Fuori dal coro

Formazione, innovazione, qualità. Non ci sono altre vie

Angelo Valluzzi e la sua passione per l’olio hanno permesso all’olivicoltura lucana di emergere, la cultivar Majatica quale punto di riferimento. E’ soddisfatto per i risultati conseguiti, ma ugualmente preoccupato perché la gente vuole spendere sempre meno

21 aprile 2012 | T N

Angelo Valluzzi, lucano, di San Mauro Forte, in provincia di Matera, è conosciuto per il suo olio extra vergine di oliva monocultiva Majatica. Si occupa di olio da sempre. Dal 1956 il Frantoio Oleario Valluzzi opera nell’ambito di un territorio vocato alla qualità, in un piccolo paese che si staglia su una collina posta a circa 565 metri sul livello del mare.


Da quanto tempo si occupa di agricoltura e con quali risultati?
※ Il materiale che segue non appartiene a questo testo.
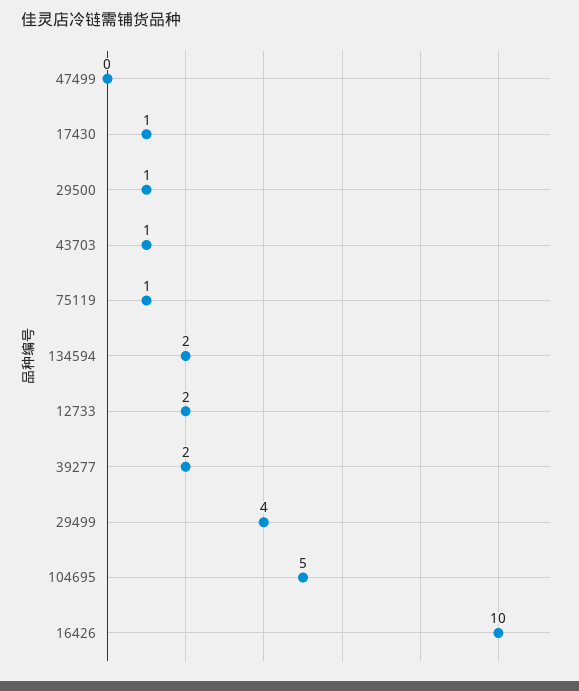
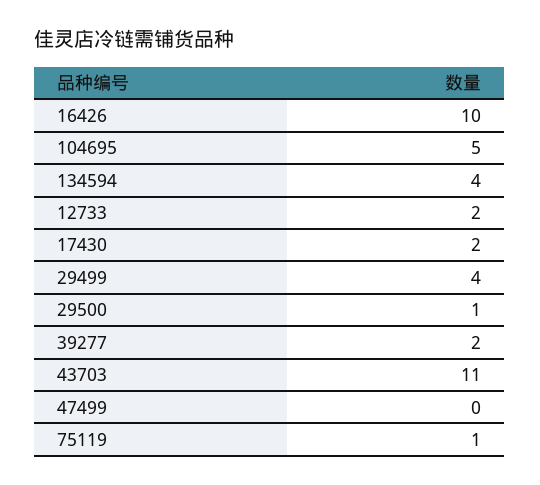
17430: 1 -> 2
43703: 1 -> 11
134594: 2 -> 4

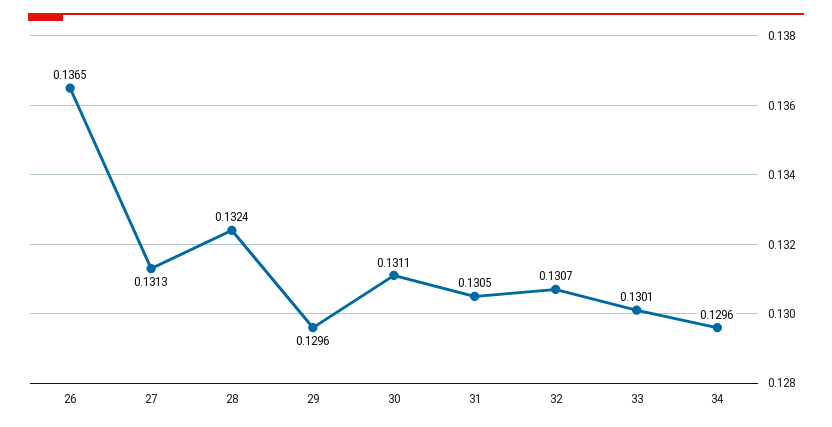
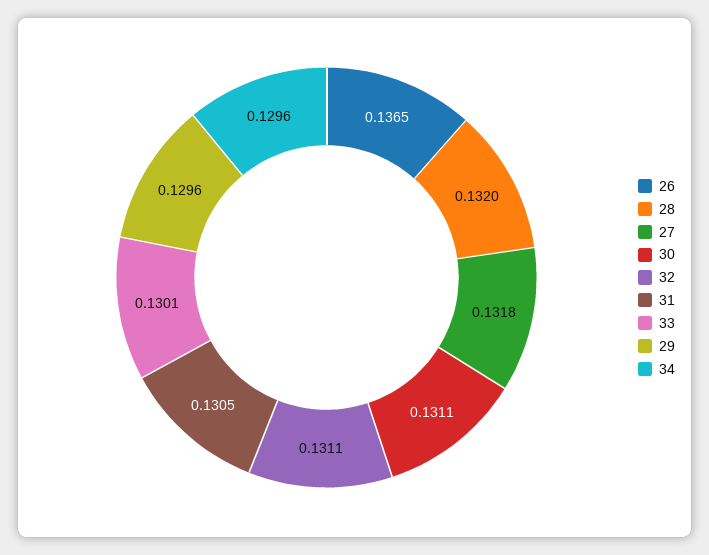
27: 0.1313 -> 0.1318
28: 0.1324 -> 0.132
32: 0.1307 -> 0.1311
Da dodici anni, anche se si può dire che sono nato in frantoio. Infatti sin da piccolo mi recavo in frantoio a trovare mio padre e ci rimanevo per molto tempo. Ero affascinato dai profumi di olio che si percepivano nell’aria. Per quantpo riguarda i risultati? Con ottimismo, direi buoni in generale.

 

E’ soddisfatto, perplesso o preoccupato?

Soddisfatto. Perché quello che faccio per me è una passione. Sono tuttavia preoccupato perché di questi tempi la gente vuole spendere sempre di meno, e noi che produciamo olio di altissima qualità abbiamo difficoltà nel proporre i nostri prodotti a prezzi più alti.

 

Perché il mondo rurale ha perso in centralità e importanza negli ultimi decenni?

Lo spopolamento, l’abbandono della campagne, il ricambio generazionale che non c’è, le politiche volte all’industria e non all’agricoltura hanno contribuito a far perdere l’importanza dell’agricoltura soprattutto al sud.

 

Crede che il comparto agricolo possa restare ancora un settore primario in Italia?

Deve restare un settore primario per storia, cultura e tradizione.

 

E lei perché ha scelto di operare in agricoltura?

Per me è pura passione, e poi cerco di valorizzare tutto il patrimonio storico-culturale che abbiamo ereditato.

 

Un aggettivo per definire il mondo agricolo?

Confuso. Faticoso.

 

Un aggettivo per definire invece le associazioni di categoria?

Non vorrei definirle.

 

Una parola d’ordine per l’agricoltura di domani?

Tre: formazione, innovazione, qualità.

 

Se dovesse consigliare a un amico di investire in agricoltura, quale comparto produttivo suggerirebbe?

Quella che più si avvicina alle caratteristiche pedoclimatiche del proprio territorio.

 

Un imprenditore agricolo che ritiene possa essere un modello a cui ispirarsi?

Non ne ho.

 

Un ministro agricolo al quale sente di esprimere pieno apprezzamento?

Le problematiche del settore sono evidenti, ma fino ad ora nessuno mi ha soddisfatto.

 

Le certificazioni di prodotto sono davvero utili al consumatore o lo confondono?

Sì, ma devono essere chiare e ben specificate. Però bisogna anche educare il consumatore.

 

Un libro relativo al mondo rurale che consiglierebbe di leggere?

Cristo si è fermato a Eboli, di Carlo Levi.

 

Un libro di narrativa, poesia o saggio che non si può non aver letto?

I promessi sposi.

 

Il libro che in questo momento sta invece leggendo?

Sogno di una notte di mezza estate.

 

Perché gli italiani, e gli agricoltori in particolare, non leggono?

Gli agricoltori del passato erano troppo stanchi per leggere. Quelli del presente pensano di sapere tutto e passano il tempo alla tivvu.